Source text:

● ● ●

My first encounter with David Lynch was with his more obviously reflective, transcendental side. It was while working behind the counter of a DVD rental shop in the early 00s and I’m glad to say it was as strangely soothing and out of step with the workaday world as you might hope. The previous evening had turned into a late night for me but a colleague of mine must have had an even later one because at 7am on my day off, I was called to open the store. We all know the feeling. Like a pawnshop Dante, I got there with one minute to spare, slid the security blind into the housing, knocked the bouquet of TVs on and popped in a new movie rated G called The Straight Story. Typically, Saturday mornings were dead so, still tired and emotional, I lay on my back on the floor of the video vault, listening to the Angelo Badalamenti’s remedying opening theme to what some call David Lynch’s most conventional film. I must have nodded off. When the shop bell rang to let me know someone had entered the store, it was a policeman asking me what I had seen. Lights swirled and people looked panicked outside. There had been a full-scale armed robbery of the jewellers next door and yet, I hadn’t heard or seen a thing. As the policeman gesticulated wildly and scolded me for being apathetic ‑ as opposed to simply unconscious ‑ over his shoulder Lynch’s Alvin Straight slowly rode a gently coughing lawnmower across Wisconsin. I had been introduced to the work of David Lynch in the most apt way; surreptitiously and while my guard was down and I wasn’t working this kind of day job for much longer.
What I mean to illustrate is that I am sympathetic to those who find Lynch eccentric in the extreme but I would put that down to a lack of exposure to his spiritual side. In 2006, Lynch wrote a book called Catching the Big Fish: Meditation, Consciousness, and Creativity and until the release of Room To Dream this was arguably the best companion to his work. For those who care to dig deeper, Room To Dream reveals a familiar thread of interest in the subversive, albeit a suitably elusive one which underlines his contention that all of his work and creative interests are fuelled by spiritual reflection.

● ● ●

Stored data:
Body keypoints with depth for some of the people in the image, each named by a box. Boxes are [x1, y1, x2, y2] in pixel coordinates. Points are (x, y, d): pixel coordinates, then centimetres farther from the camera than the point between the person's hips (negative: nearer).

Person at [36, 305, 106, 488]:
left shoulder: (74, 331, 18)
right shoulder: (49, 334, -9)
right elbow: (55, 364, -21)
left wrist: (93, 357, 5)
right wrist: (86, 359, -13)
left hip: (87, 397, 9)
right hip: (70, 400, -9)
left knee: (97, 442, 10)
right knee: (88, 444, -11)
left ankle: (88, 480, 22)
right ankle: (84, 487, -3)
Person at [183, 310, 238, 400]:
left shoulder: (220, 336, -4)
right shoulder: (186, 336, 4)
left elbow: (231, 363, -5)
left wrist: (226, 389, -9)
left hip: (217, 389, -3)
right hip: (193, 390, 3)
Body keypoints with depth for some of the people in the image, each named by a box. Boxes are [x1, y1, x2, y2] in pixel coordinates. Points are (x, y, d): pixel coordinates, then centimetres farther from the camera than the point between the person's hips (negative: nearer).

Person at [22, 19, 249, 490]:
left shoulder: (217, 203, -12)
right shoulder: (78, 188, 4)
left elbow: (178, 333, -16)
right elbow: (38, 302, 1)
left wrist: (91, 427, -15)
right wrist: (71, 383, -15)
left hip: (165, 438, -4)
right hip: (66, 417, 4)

● ● ●

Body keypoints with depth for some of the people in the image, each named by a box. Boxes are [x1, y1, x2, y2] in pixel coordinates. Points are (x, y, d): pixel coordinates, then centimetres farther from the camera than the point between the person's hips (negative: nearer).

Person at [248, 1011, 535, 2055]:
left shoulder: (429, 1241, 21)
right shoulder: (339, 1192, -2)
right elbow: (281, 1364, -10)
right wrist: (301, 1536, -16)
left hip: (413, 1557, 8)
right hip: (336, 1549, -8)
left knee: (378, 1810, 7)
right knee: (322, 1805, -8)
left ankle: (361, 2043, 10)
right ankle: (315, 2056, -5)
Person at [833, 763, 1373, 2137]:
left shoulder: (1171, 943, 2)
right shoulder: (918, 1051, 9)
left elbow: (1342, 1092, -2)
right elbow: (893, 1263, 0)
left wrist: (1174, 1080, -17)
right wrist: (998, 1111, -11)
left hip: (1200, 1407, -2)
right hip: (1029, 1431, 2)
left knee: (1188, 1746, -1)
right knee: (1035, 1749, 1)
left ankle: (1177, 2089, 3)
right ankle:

● ● ●

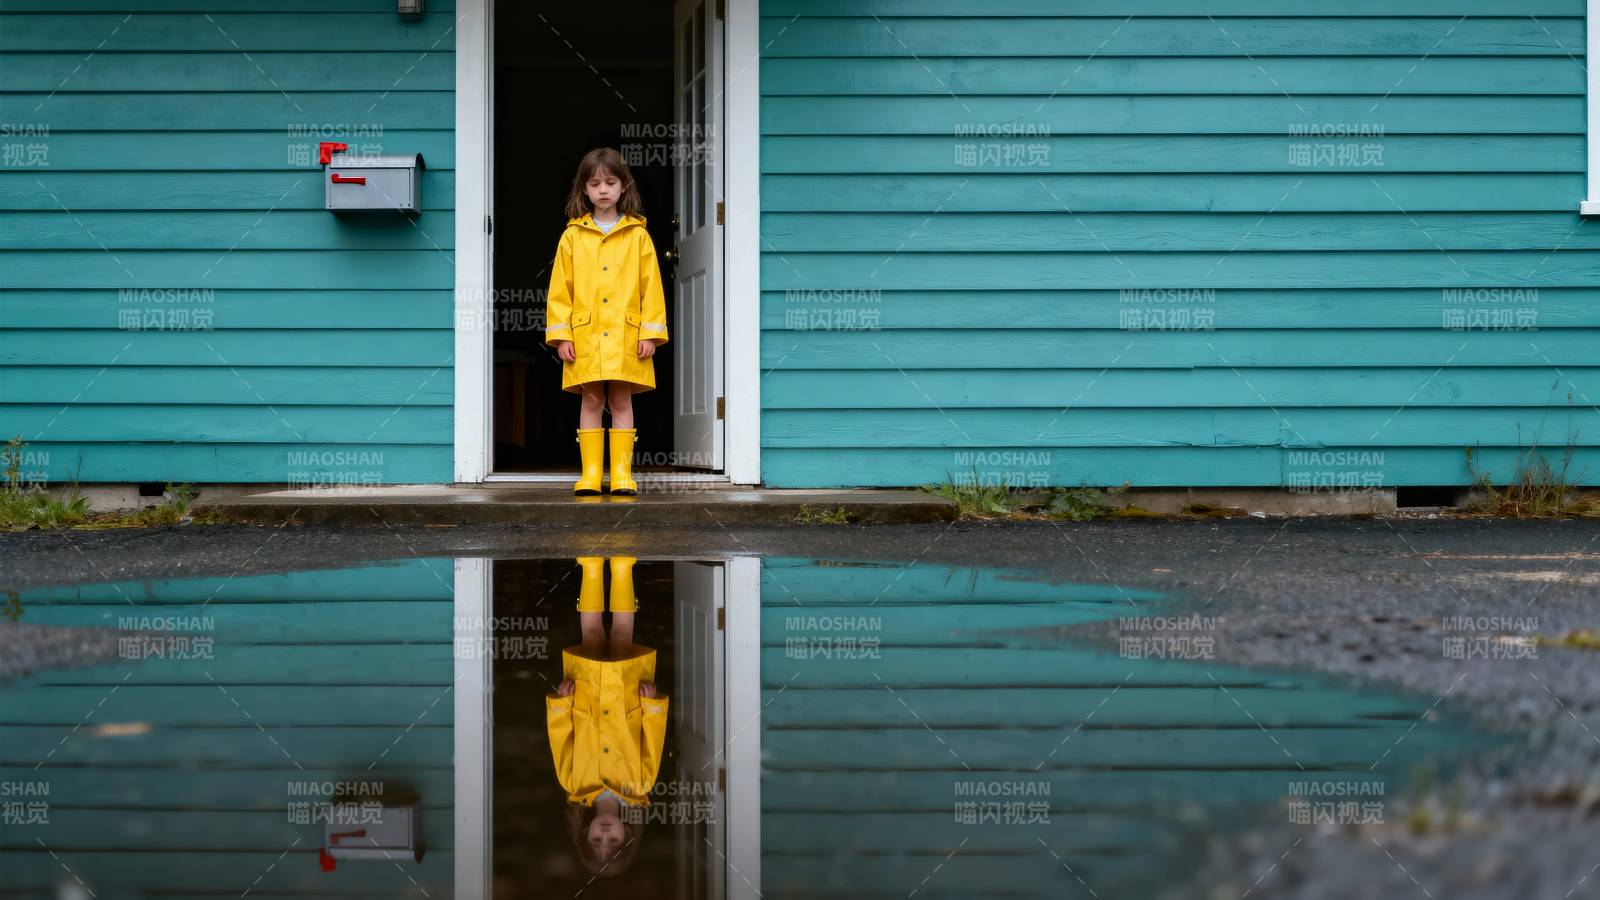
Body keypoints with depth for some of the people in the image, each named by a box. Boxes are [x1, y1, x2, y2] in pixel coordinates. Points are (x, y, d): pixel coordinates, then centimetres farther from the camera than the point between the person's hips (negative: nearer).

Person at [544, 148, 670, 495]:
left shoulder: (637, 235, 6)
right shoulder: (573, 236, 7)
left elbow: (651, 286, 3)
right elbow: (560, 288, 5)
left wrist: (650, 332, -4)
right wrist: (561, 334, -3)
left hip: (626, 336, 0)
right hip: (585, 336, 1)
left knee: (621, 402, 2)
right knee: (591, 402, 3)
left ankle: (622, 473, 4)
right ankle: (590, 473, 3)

● ● ●

Problem details:
From the David Lynch passage above, repeat word for word the portion starting at "What I mean" and ending at "by spiritual reflection.".

Answer to the exercise:
What I mean to illustrate is that I am sympathetic to those who find Lynch eccentric in the extreme but I would put that down to a lack of exposure to his spiritual side. In 2006, Lynch wrote a book called Catching the Big Fish: Meditation, Consciousness, and Creativity and until the release of Room To Dream this was arguably the best companion to his work. For those who care to dig deeper, Room To Dream reveals a familiar thread of interest in the subversive, albeit a suitably elusive one which underlines his contention that all of his work and creative interests are fuelled by spiritual reflection.